Read Sidney Hemming’s first post to learn more about the goals of her two-month research cruise off southern Africa and its focus on the Agulhas Current and collecting climate records for the past 5 million years.
At the time of the previous entry, we were heading toward the waters off Mozambique while hoping government permission would be in hand in time for coring. It was a month after we had left port in Mauritius, and we had a couple of firm deadlines – well, actually one that we later revised due to the delay because of the helicopter evacuation. We decided that if we did not have approval from Mozambique’s Fisheries office by Wednesday, we would give up hope and head to our CAPE site, off the tip of South Africa, with the prospect of another site that was not part of our original plan as a consolation prize.
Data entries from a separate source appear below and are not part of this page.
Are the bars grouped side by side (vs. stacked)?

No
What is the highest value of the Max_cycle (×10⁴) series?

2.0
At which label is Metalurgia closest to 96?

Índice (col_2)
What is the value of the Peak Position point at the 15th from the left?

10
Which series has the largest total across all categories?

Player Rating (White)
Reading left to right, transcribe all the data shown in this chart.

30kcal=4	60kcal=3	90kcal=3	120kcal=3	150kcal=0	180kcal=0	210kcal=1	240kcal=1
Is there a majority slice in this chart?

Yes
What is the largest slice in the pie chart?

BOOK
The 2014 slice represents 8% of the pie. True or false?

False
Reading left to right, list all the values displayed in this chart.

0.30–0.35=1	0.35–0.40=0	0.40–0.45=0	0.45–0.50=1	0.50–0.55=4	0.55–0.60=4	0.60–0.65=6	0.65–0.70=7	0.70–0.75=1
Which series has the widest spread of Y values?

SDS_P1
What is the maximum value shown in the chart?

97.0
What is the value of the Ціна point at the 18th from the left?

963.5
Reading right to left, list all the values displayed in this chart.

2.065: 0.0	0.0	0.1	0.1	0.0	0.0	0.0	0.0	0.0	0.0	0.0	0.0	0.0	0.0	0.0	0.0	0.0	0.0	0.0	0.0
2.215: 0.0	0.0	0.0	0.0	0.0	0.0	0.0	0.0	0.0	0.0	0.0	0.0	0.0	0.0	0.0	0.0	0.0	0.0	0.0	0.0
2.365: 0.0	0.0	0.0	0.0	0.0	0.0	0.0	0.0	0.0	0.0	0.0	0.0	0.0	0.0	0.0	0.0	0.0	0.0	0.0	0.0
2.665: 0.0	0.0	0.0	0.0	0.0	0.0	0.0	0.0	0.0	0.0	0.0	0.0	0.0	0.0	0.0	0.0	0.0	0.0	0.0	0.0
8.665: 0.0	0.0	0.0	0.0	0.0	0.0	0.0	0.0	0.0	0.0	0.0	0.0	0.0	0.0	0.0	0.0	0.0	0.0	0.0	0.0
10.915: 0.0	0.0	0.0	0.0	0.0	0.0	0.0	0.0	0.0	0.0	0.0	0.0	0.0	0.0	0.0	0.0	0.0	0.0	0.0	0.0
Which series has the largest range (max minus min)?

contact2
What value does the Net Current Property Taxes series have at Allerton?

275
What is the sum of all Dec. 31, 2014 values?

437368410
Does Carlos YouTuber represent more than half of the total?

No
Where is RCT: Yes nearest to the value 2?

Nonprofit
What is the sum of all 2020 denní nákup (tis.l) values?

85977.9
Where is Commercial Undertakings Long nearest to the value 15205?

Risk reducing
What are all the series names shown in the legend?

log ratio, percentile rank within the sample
We did not hear back on Wednesday, so we stopped and brought extra pipe up for the potential extra site. Thursday morning, with no word from Mozambique, we began to head south. Approximately 24 hours later WE GOT PERMISSION! I cannot tell you what an emotional roller coaster this has been for the entire party. Some of us had already started warming up to the alternative site, but everybody is ecstatic that we finally have verbal permission for the Mozambique sites. We hope cores from the Zambezi and Limpopo sites, near major rivers that run through Mozambique, will give us a record of the terrestrial climate variability in southeastern Africa through the last 5 million years that can be compared with the Agulhas Current and other oceanographic factors.
We are approaching our northernmost site, which is a re-occupation of an old Deep Sea Drill Project (DSDP) site 242 on the Davie Ridge in the northern part of the Mozambique Channel. The site, MZC, which will be IODP 1476, in some ways, is more exploratory than the other five of our expedition although there are hints that this will be a good spot for paleoceanography. The original drilling was done in 1972 during the 25th leg of the DSDP—they sailed from Mauritius, too, on the Glomar Challenger, and ended in Durban, South Africa.
As an aside, this reminds me how the DSDP and its descendants—the Ocean Drilling Program, Integrated Ocean Drilling Program, and the current International Ocean Discovery Program (IODP)—have made an incredible legacy of understanding the evolution of the ocean basins and the evolution of the oceans and climate system through the Cenozoic. We would know far less without these extraordinary programs. The DSDP site 242 was drilled to understand the history of separation between Africa and Madagascar, and to establish a mid-latitude faunal succession (the evolutionary change of marine creatures) for the western Indian Ocean. The hole was drilled and cored intermittently to 676 meters, and the bottom sediment recovered was from the Eocene (~50 million years old). The sediment was nannofossil ooze throughout. Nannofossil ooze is sediment that is made up of mostly calcareous nannofossils, which are single-celled organisms that have a calcium carbonate structure. This is also the composition of the first two sites we cored and a very common composition for tropical and subtropical sites without much terrigenous (land-derived) dust and debris. This location is upstream of the Agulhas Current, and it appears to have an important influence on Natal Pulses (turbulent pulses that are triggered by eddies originating in the Mozambique Channel) that pass down the Natal Valley and lead to the Agulhas Leakage.
We should get to our northernmost site, MCZ/1476, in the early morning on Tuesday March 8. By trimming our program of coring to only include the advanced piston coring and not go to greater depth than needed to capture the 5 million year interval, we think we can still get everything we need at all six sites. It is going to be a really busy final three weeks, but everybody is ready for the challenge.
Meanwhile, the reports are almost finished for site 1475, at the Agulhas Plateau. The correlators were able to put together a splice of cores that provides a continuous section, although there are intervals that will be further scrutinized back home. We had a barbecue on deck Saturday in the nice hot weather, and we are looking forward to the next site.
Sidney Hemming is a geochemist and professor of Earth and Environmental Sciences at Lamont-Doherty Earth Observatory. She uses the records in sediments and sedimentary rocks to document aspects of Earth’s history.